#### Text shown:
BEGIN
Definition 1. For a transition from state s to t which takes character c as the input, the condition maintained in the tripple-array trie is:

check[base[s] + c] = s
next[base[s] + c]
= t

Walking

According to definition 1, the walking algorithm for a
given state s and the input character c is:

t := base[s] + c;
if check[t] = s then
next state := next[t]
else
fail
endif

Construction

To insert a transition that takes character c to traverse
from a state s to another state t, the cell
next[base[s] + c]]
must be managed to be available. If it is already vacant, we are lucky.
Otherwise, either the entire transition vector for the current owner of the
cell or that of the state s itself must be relocated. The
estimated cost for each case could determine which one to move. After finding
the free slots to place the vector, the transition vector must be
recalculated as follows. Assuming the new place begins at b,
the procedure for the relocation is:

Procedure Relocate(s : state; b : base_index)
{ Move base for state s to a new place beginning at b }
begin
foreach input character c for the state s
{ i.e. foreach c such that check[base[s] + c]] = s }
begin
check[b + c] := s; { mark owner }
next[b + c] := next[base[s] + c]; { copy data }
check[base[s] + c] := none { free the cell }
end;
base[s] := b
end

Double-Array Trie

The tripple-array structure for implementing trie appears to be well defined,
but is still not practical to keep in a single file. The
next/check
pool may be able to keep in a single array of integer couples, but the
base array does not grow in parallel to the pool, and is therefore
usually split.
END
#### Tasks:
**1)** Answer these questions from the trie text:
(a) In the walking algorithm, what is the result when check[t] does not equal s?
(b) What could determine which transition vector is moved during construction?
(c) Which array does not grow in parallel to the pool?
**2)** Name every array that the trie text uses in its tripple-array structure.
**3)** Revise the stretch of the trie text from "Construction" through "we are lucky.", putting "empty" in place of "vacant".
The lines after the trie text play no part in these tasks.

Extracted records
BEGIN
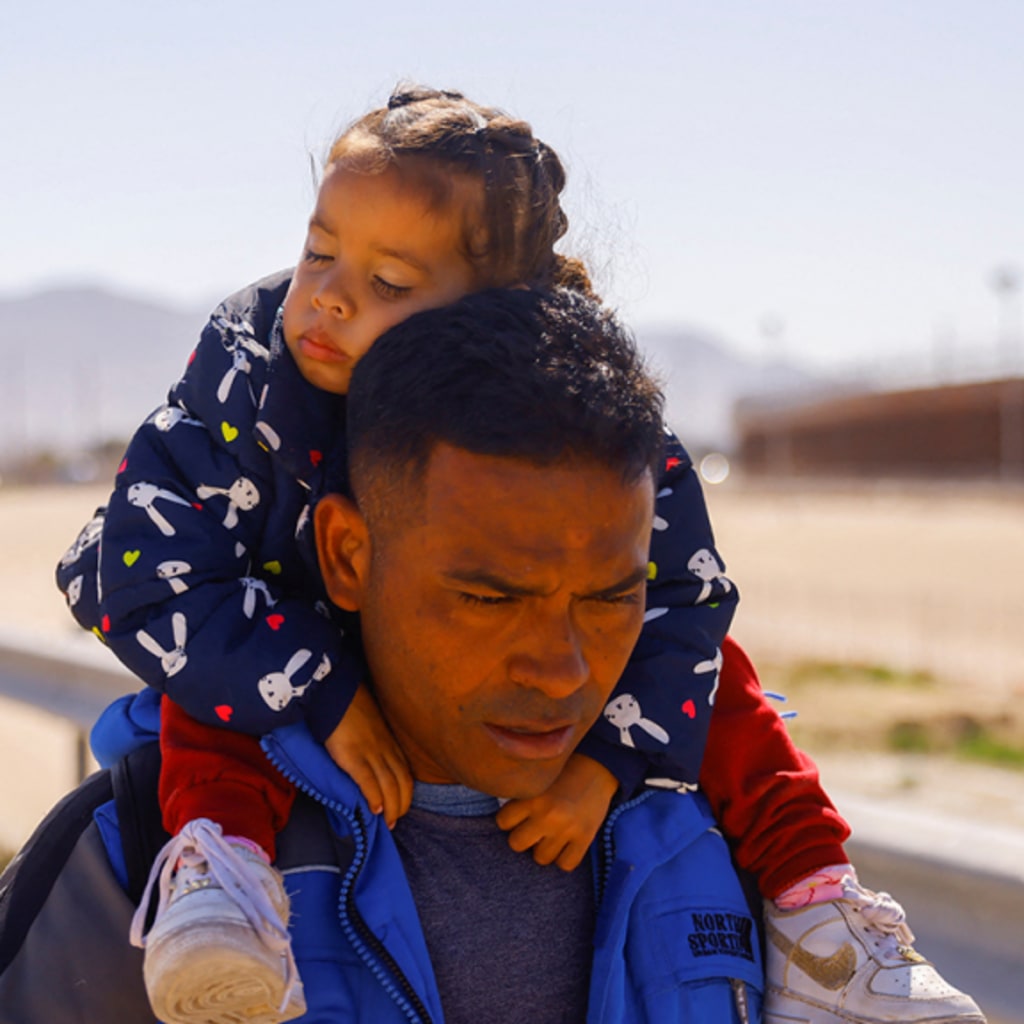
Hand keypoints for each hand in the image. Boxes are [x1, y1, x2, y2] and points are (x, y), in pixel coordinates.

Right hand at [323, 682, 412, 827]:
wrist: (335, 693)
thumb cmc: (351, 708)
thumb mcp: (371, 727)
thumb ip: (376, 744)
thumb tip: (372, 763)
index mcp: (389, 744)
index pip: (406, 775)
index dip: (406, 795)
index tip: (400, 809)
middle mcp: (384, 750)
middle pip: (401, 783)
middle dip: (400, 806)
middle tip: (393, 823)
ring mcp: (369, 752)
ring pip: (389, 785)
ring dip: (390, 808)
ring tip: (387, 823)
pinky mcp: (352, 755)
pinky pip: (367, 779)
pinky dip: (373, 796)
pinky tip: (374, 810)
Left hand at [495, 753, 617, 870]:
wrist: (598, 767)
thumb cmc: (564, 771)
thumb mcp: (539, 779)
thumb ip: (523, 798)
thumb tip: (506, 821)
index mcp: (533, 796)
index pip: (503, 821)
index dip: (509, 819)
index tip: (518, 815)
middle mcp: (547, 814)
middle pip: (516, 843)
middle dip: (523, 836)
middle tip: (533, 828)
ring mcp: (566, 829)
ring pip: (540, 858)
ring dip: (544, 848)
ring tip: (551, 835)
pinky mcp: (585, 838)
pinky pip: (566, 864)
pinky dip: (564, 858)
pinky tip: (566, 844)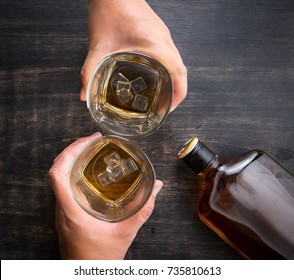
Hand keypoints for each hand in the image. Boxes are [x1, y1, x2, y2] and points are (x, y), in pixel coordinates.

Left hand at [49, 132, 162, 258]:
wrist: (86, 274)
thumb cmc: (101, 258)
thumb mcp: (126, 232)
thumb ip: (143, 209)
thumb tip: (156, 188)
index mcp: (71, 212)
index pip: (57, 174)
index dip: (70, 152)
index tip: (89, 141)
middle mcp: (61, 210)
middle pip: (57, 171)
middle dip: (73, 150)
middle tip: (92, 140)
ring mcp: (61, 212)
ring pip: (58, 179)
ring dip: (71, 160)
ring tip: (90, 150)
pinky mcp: (65, 215)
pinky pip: (63, 187)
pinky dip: (73, 173)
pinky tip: (88, 172)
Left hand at [80, 0, 186, 110]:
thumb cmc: (109, 10)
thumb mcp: (98, 44)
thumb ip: (90, 71)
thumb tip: (84, 94)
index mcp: (153, 43)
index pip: (177, 71)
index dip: (179, 92)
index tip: (171, 108)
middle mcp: (163, 39)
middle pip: (181, 69)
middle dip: (177, 91)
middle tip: (165, 106)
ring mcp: (163, 34)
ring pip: (178, 61)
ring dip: (175, 80)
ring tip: (163, 95)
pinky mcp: (159, 31)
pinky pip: (171, 53)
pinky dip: (169, 69)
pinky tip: (157, 76)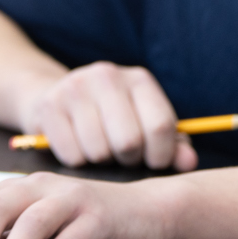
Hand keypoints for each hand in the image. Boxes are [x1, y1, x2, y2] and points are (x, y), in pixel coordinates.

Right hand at [12, 62, 197, 170]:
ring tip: (100, 150)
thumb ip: (172, 145)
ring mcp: (74, 88)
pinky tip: (77, 148)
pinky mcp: (48, 106)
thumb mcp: (145, 124)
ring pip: (99, 151)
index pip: (161, 126)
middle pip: (129, 142)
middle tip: (122, 157)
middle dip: (128, 160)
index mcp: (139, 79)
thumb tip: (189, 162)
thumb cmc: (111, 118)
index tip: (153, 161)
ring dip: (101, 162)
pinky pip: (71, 155)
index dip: (160, 155)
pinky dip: (77, 162)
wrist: (55, 97)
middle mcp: (107, 76)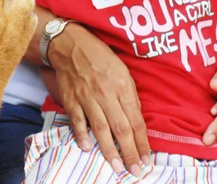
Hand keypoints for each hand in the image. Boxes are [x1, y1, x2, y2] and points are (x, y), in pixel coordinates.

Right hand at [49, 24, 149, 176]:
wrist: (70, 45)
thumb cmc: (99, 56)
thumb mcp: (122, 70)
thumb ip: (129, 95)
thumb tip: (134, 119)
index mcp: (122, 86)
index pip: (135, 120)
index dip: (142, 142)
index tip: (146, 159)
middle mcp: (105, 93)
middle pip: (120, 128)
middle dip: (129, 152)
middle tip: (135, 170)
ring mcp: (86, 97)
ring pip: (100, 128)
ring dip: (109, 149)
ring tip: (116, 166)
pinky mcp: (70, 99)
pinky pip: (77, 120)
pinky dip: (82, 135)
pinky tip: (87, 148)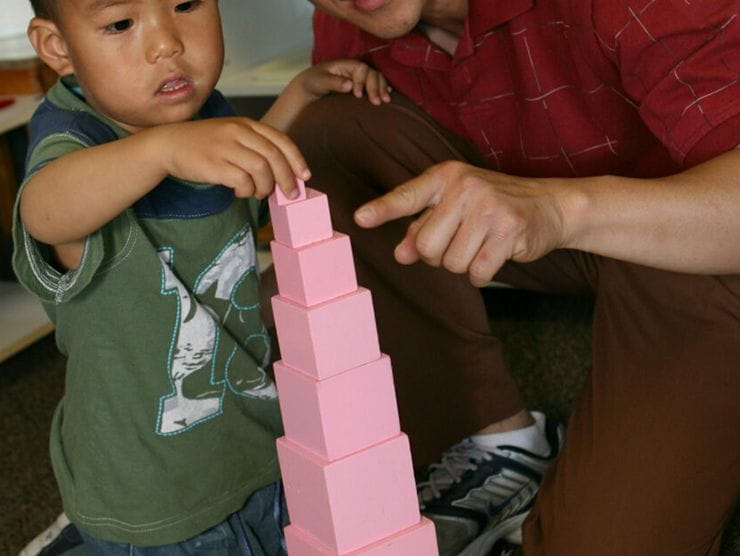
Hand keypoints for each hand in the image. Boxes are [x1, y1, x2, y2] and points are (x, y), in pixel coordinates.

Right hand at [156, 117, 309, 198]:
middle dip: (287, 179)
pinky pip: (242, 181)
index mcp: (246, 124)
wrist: (168, 144)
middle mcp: (238, 131)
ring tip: (258, 192)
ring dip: (265, 187)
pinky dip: (246, 191)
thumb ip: (256, 148)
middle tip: (290, 194)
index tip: (305, 176)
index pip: (281, 140)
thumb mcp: (232, 136)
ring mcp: (225, 146)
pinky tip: (239, 191)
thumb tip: (283, 174)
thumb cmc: (204, 144)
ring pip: (261, 170)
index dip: (297, 160)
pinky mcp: (215, 164)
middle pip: (274, 157)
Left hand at [299, 59, 391, 105]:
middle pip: (373, 74)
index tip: (357, 95)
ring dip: (382, 89)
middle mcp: (356, 70)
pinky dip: (382, 92)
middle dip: (376, 87)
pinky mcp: (362, 87)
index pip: (362, 69)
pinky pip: (376, 87)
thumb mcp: (320, 82)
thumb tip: (350, 84)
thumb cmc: (313, 82)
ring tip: (386, 102)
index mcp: (347, 64)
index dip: (362, 81)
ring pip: (377, 79)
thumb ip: (333, 82)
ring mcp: (360, 78)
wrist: (310, 89)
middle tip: (377, 102)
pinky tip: (386, 100)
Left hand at [353, 161, 567, 286]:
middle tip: (459, 242)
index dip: (382, 209)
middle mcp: (465, 187)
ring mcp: (488, 208)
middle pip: (426, 247)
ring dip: (463, 265)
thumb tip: (401, 254)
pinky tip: (494, 256)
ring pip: (451, 263)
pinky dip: (482, 275)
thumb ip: (423, 227)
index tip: (359, 218)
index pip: (407, 196)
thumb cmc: (493, 206)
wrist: (550, 205)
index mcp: (446, 177)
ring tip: (480, 244)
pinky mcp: (508, 231)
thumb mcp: (455, 207)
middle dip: (438, 256)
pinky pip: (476, 274)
END
#### Your responses:
**1)**
(a) The walk fails.
(b) The estimated cost for each case.
(c) The base array.

**2)** base, check, next

**3)**
Construction

To insert a transition that takes character c to traverse
from a state s to another state t, the cell
next[base[s] + c]]
must be managed to be available. If it is already empty, we are lucky.